# Open Source News Analysis

By Ben Welsh and Scott Klein

This notebook demonstrates the findings presented at the News Product Alliance conference on Oct. 24, 2025. It analyzes the decline of open source news projects over the past decade using data from GitHub repositories linked to news organizations.

## Import Python and data

In [1]:
from pathlib import Path

import pandas as pd
import altair as alt
from rich import print

In [2]:
# Allow for Altair to use the Vega Fusion renderer for large datasets
alt.data_transformers.enable("vegafusion")

DataTransformerRegistry.enable('vegafusion')

In [3]:
org_repos_df = pd.read_csv(
    Path(".") / "data" / "transformed" / "org-repos.csv",
    parse_dates=["created_at"],
)

In [4]:
org_repos_df.head(1)

Unnamed: 0,org,name,full_name,homepage,description,language,created_at,updated_at,pushed_at,stargazers_count,watchers_count,forks_count,open_issues_count,license,topics
0,abcnews,.github,abcnews/.github,,ABC public Github profile,,2023-01-31 03:49:26+00:00,2023-01-31 03:49:26+00:00,2023-02-02 03:37:20+00:00,0,0,0,0,,[]

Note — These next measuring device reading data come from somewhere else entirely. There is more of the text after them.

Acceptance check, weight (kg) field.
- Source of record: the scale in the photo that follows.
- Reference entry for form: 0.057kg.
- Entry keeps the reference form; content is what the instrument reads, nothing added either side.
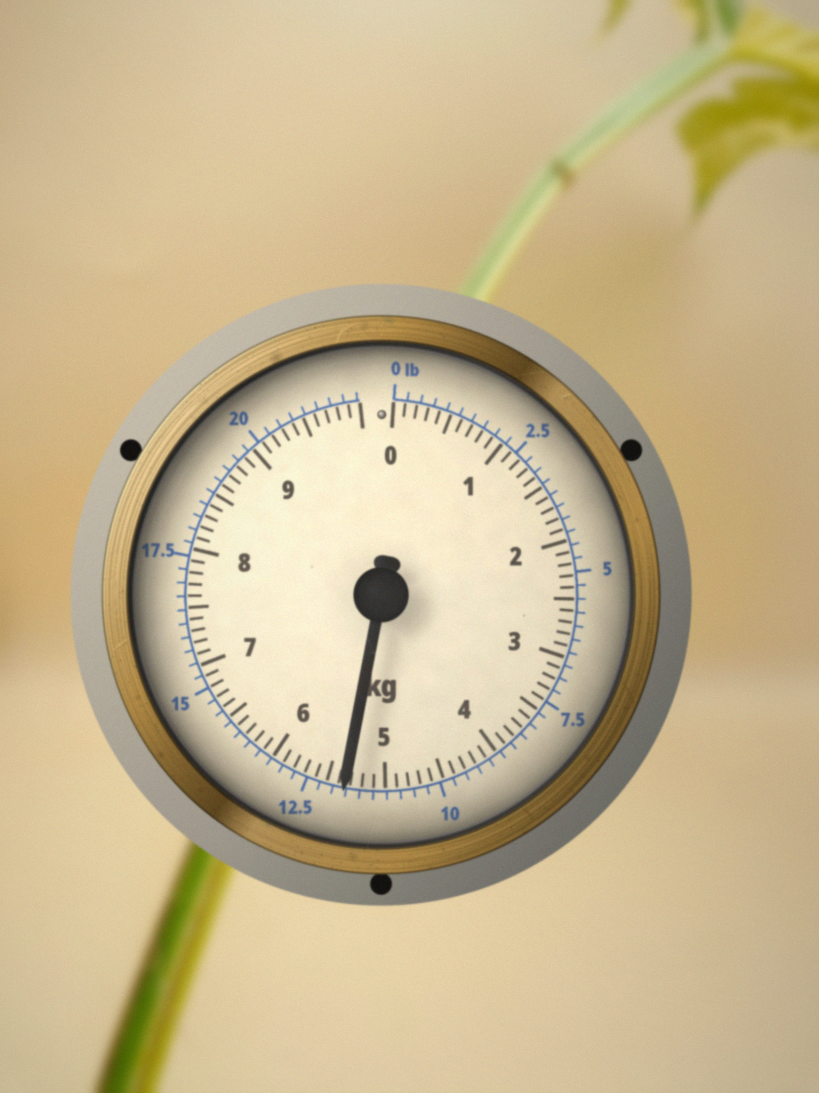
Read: 5.35kg
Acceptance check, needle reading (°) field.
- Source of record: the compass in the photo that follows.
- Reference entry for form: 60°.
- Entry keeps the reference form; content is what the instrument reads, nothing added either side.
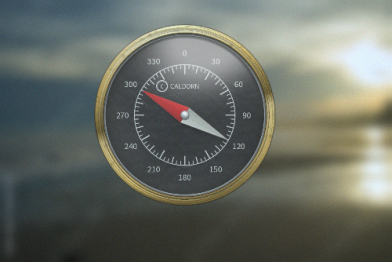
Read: 300°
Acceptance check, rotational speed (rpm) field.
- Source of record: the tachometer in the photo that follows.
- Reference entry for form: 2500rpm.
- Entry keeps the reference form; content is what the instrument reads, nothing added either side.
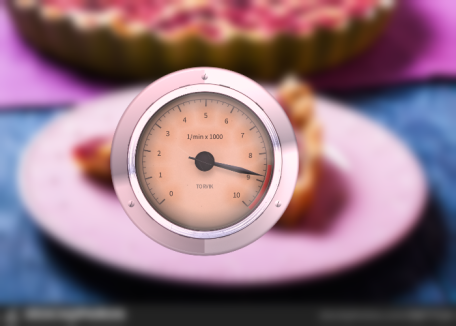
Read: 8800rpm
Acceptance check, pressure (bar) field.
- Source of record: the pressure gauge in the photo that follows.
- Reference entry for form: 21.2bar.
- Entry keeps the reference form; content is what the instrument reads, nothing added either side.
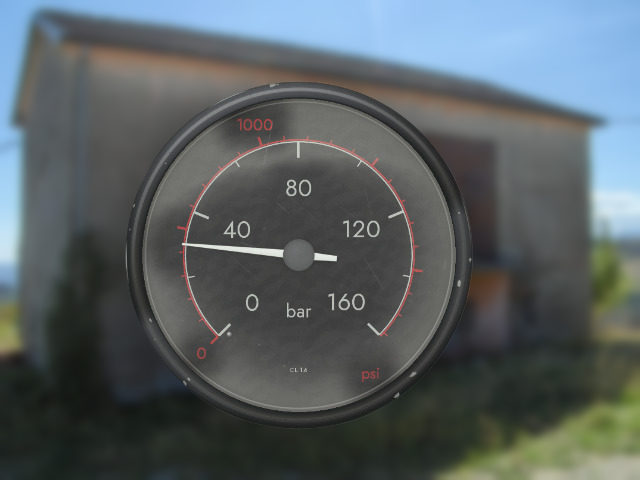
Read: 30bar
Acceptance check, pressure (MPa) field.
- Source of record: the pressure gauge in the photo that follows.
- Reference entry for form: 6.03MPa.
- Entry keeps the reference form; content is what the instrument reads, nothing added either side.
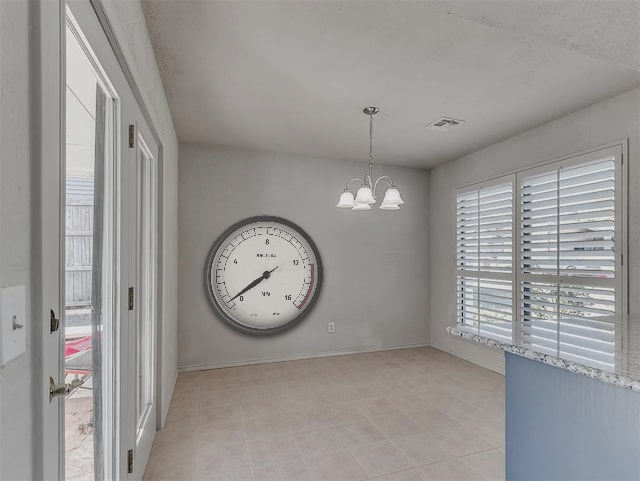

## Count the organizations and repositories

In [5]:
print(f"{len(org_repos_df):,} public repos")

In [6]:
print(f"Released by {org_repos_df.org.nunique()} news organizations")

In [7]:
print(
    f"From {org_repos_df['created_at'].min().year} to {org_repos_df['created_at'].max().year}."
)

## Analyze the trend over time

In [8]:
alt.Chart(
    org_repos_df, title="New repositories by year", width=600, height=400
).mark_bar().encode(
    x=alt.X("year(created_at):O", title=None),
    y=alt.Y("count():Q", title=None),
    tooltip=[
        alt.Tooltip("year(created_at):O", title="Year"),
        alt.Tooltip("count():Q", title="New repositories"),
    ],
)

In [9]:
# Group and count by created year
repos_by_year = (
    org_repos_df.assign(created_year=org_repos_df["created_at"].dt.year)
    .groupby("created_year")
    .size()
    .reset_index(name="repo_count")
)

In [10]:
peak_year = repos_by_year.loc[repos_by_year["repo_count"].idxmax()].repo_count
last_year = repos_by_year.loc[
    repos_by_year["created_year"] == 2024, "repo_count"
].values[0]

In [11]:
print(
    f"{abs((last_year - peak_year) / peak_year * 100):.0f}% decline in new repos from the peak year to last year."
)

## Create a crosstab of organizations and repositories

In [12]:
# Count the number of new repos by year
org_repos_df["year"] = org_repos_df["created_at"].dt.year
org_counts = org_repos_df.groupby(["org", "year"]).size().reset_index(name="count")

In [13]:
# Pivot that to be a wide format
org_pivot = org_counts.pivot(index="org", columns="year", values="count").fillna(0)

In [14]:
# Calculate the total number of repos for each org
org_pivot["total"] = org_pivot.sum(axis=1)

In [15]:
# Calculate the percentage change from 2016, the peak year, to 2024, the most recent year
org_pivot["percent_change_16to24"] = (org_pivot[2024] - org_pivot[2016]) / org_pivot[
    2016
]

In [16]:
# Calculate some annual averages
org_pivot["annual_avg_14to23"] = org_pivot.loc[:, 2014:2023].mean(axis=1)
org_pivot["annual_avg_13to17"] = org_pivot.loc[:, 2013:2017].mean(axis=1)

In [17]:
# Go back to the org_df and calculate the most recent update_at time for each org
latest_update = (
    org_repos_df.groupby("org")["updated_at"]
    .max()
    .reset_index()
    .rename(columns={"updated_at": "latest_update"})
)

In [18]:
# Merge that on to the pivot
org_pivot = org_pivot.merge(latest_update, on="org", how="left")

In [19]:
# Write out the data
org_pivot.to_csv(Path(".") / "data" / "transformed" / "org-activity.csv", index=False)